**WHAT TO PRODUCE**
Your task is to reproduce exactly the lines from the line with "assign data_out[27] = data_in[5];" through the end of the records below.

Stored records:
• • •

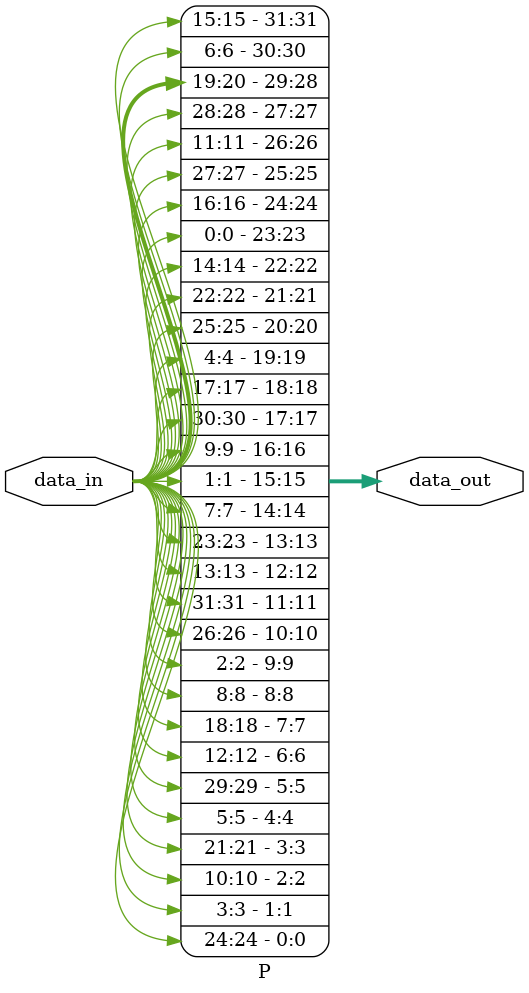
<source format=v>
module P
(
 input [0:31] data_in,
 output [0:31] data_out
);

assign data_out[0]  = data_in[15];
assign data_out[1]  = data_in[6];
assign data_out[2]  = data_in[19];
assign data_out[3]  = data_in[20];
assign data_out[4]  = data_in[28];
assign data_out[5]  = data_in[11];
assign data_out[6]  = data_in[27];
assign data_out[7]  = data_in[16];
assign data_out[8]  = data_in[0];
assign data_out[9]  = data_in[14];
assign data_out[10] = data_in[22];
assign data_out[11] = data_in[25];
assign data_out[12] = data_in[4];
assign data_out[13] = data_in[17];
assign data_out[14] = data_in[30];
assign data_out[15] = data_in[9];
assign data_out[16] = data_in[1];
assign data_out[17] = data_in[7];
assign data_out[18] = data_in[23];
assign data_out[19] = data_in[13];
assign data_out[20] = data_in[31];
assign data_out[21] = data_in[26];
assign data_out[22] = data_in[2];
assign data_out[23] = data_in[8];
assign data_out[24] = data_in[18];
assign data_out[25] = data_in[12];
assign data_out[26] = data_in[29];
assign data_out[27] = data_in[5];
assign data_out[28] = data_in[21];
assign data_out[29] = data_in[10];
assign data_out[30] = data_in[3];
assign data_out[31] = data_in[24];

endmodule

</source>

• • •

**SOLUTION TO THIS PROBLEM**
assign data_out[27] = data_in[5];
assign data_out[28] = data_in[21];
assign data_out[29] = data_in[10];
assign data_out[30] = data_in[3];
assign data_out[31] = data_in[24];

endmodule

</source>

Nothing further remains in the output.